PRML 7.1に記載の、線形分離可能なデータを分類するサポートベクトルマシンを構成し、推定値、およびサポートベクトルを図示します。なお、カーネル関数は用いておらず、線形カーネル相当となります。二次計画法には、kernlabパッケージのipopを用いています。
library(MASS)
library(kernlab)
frame()
set.seed(0)
par(mfcol=c(1, 2))
par(mar=c(3, 3, 1, 0.1))
par(mgp=c(2, 1, 0))
xrange <- c(-4, 8)
yrange <- c(-8, 4)
x1 <- seq(xrange[1], xrange[2], .1)
x2 <- seq(yrange[1], yrange[2], .1)
x <- mvrnorm(10, c(0,1), matrix(c(2, 1.9, 1.9, 2), 2))
d1 <- as.data.frame(cbind(x, 1, 1))
x <- mvrnorm(10, c(2,0), matrix(c(2, 1.9, 1.9, 2), 2))
d1 <- rbind(d1, as.data.frame(cbind(x, 2, -1)))
x <- mvrnorm(5, c(7,-7), matrix(c(.2, 0, 0, .2), 2))
d2 <- rbind(d1, as.data.frame(cbind(x, 2, -1)))

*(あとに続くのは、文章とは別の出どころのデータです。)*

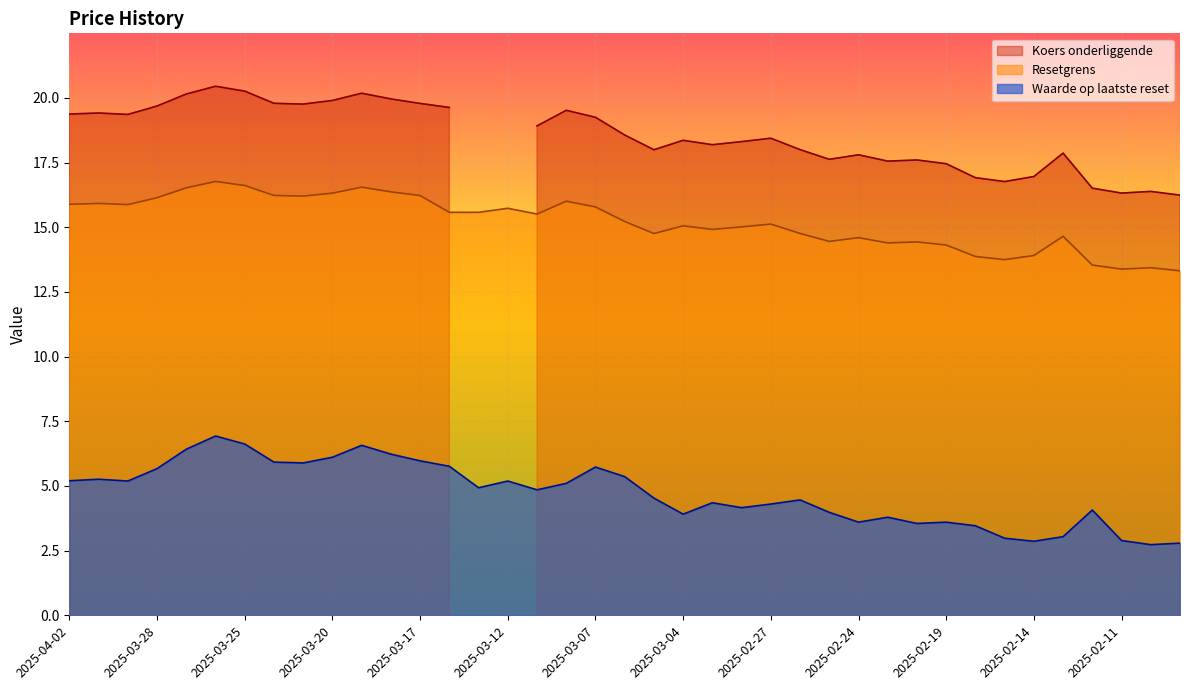

True or false: Waarde op laatste reset and Resetgrens cross at least once.

False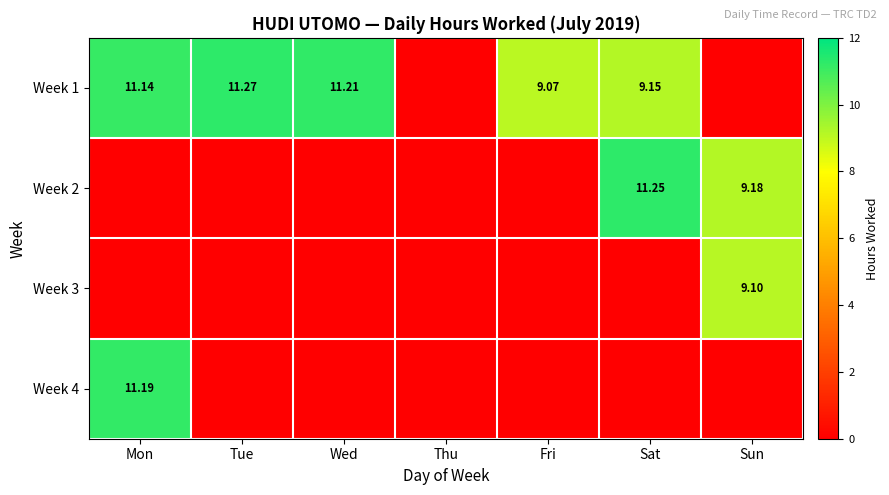

Is the value of Week 3 at Sat greater than the value of Week 4 at Wed?

No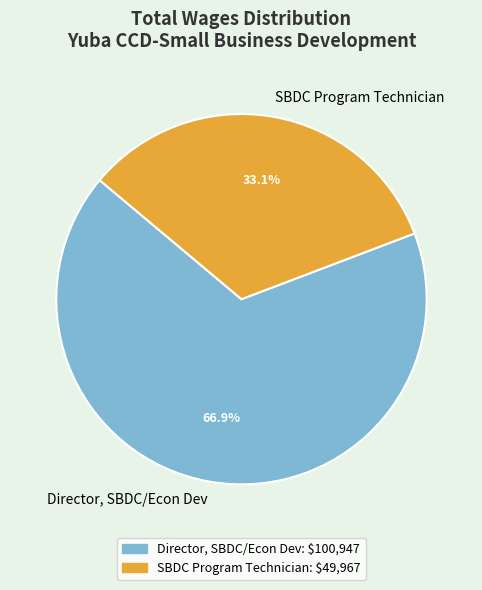

The SBDC Program Technician slice represents 20% of the pie. True or false?

False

d3 <- as.data.frame(rbind(cbind(1, 1, 1, 1), cbind(0, 1, 2, -1)))
names(d1) <- c("x1","x2","class","t")
names(d2) <- c("x1","x2","class","t")
names(d3) <- c("x1","x2","class","t")
doplot <- function(d) {
N <- nrow(d)
# quadratic programming
cc <- matrix(rep(-1, N))
hmat <- cbind(d$t * d$x1, d$t * d$x2)
hmat <- hmat %*% t(hmat)
ll <- matrix(rep(0, N))
uu <- matrix(rep(1.0e+8, N)) # don't need the upper bound, though...
bb <- 0
rr <- 0
amat <- matrix(d$t, nrow=1, ncol=N)
sv <- ipop(cc, hmat, amat, bb, ll, uu, rr)
a <- primal(sv)
# non-support vectors
a[a < 1.0e-5] <- 0
# derive b
bs <- c()
for (n in 1:N) {
if (a[n] != 0) {
bs <- c(bs, d$t[n] - rowSums(a * d$t * (cbind(d$x1[n], d$x2[n]) %*% t(cbind(d$x1, d$x2)))))
}
}
b <- mean(bs)
# plot estimates
estimate <- function(x1, x2) {
result <- 0
for (n in 1:N) {
if (a[n] != 0) {
result <- result + a[n] * d$t[n] * (cbind(x1, x2) %*% t(cbind(d$x1[n], d$x2[n])))
}
}
result <- result + b
}
y1 <- outer(x1, x2, estimate)
plot(d$x1, d$x2, col=d$class, type="n", xlim=xrange, ylim=yrange)
image(x1, x2, y1, xlim=xrange, ylim=yrange, col=terrain.colors(32), add=T)
contour(x1, x2, y1, xlim=xrange, ylim=yrange, levels=c(-1, 0, 1), add=T)
par(new=T)
plot(d$x1, d$x2, pch=ifelse(a == 0, 1, 16), col=d$class, xlim=xrange, ylim=yrange)
title("y(x)")
}
doplot(d1)
doplot(d2)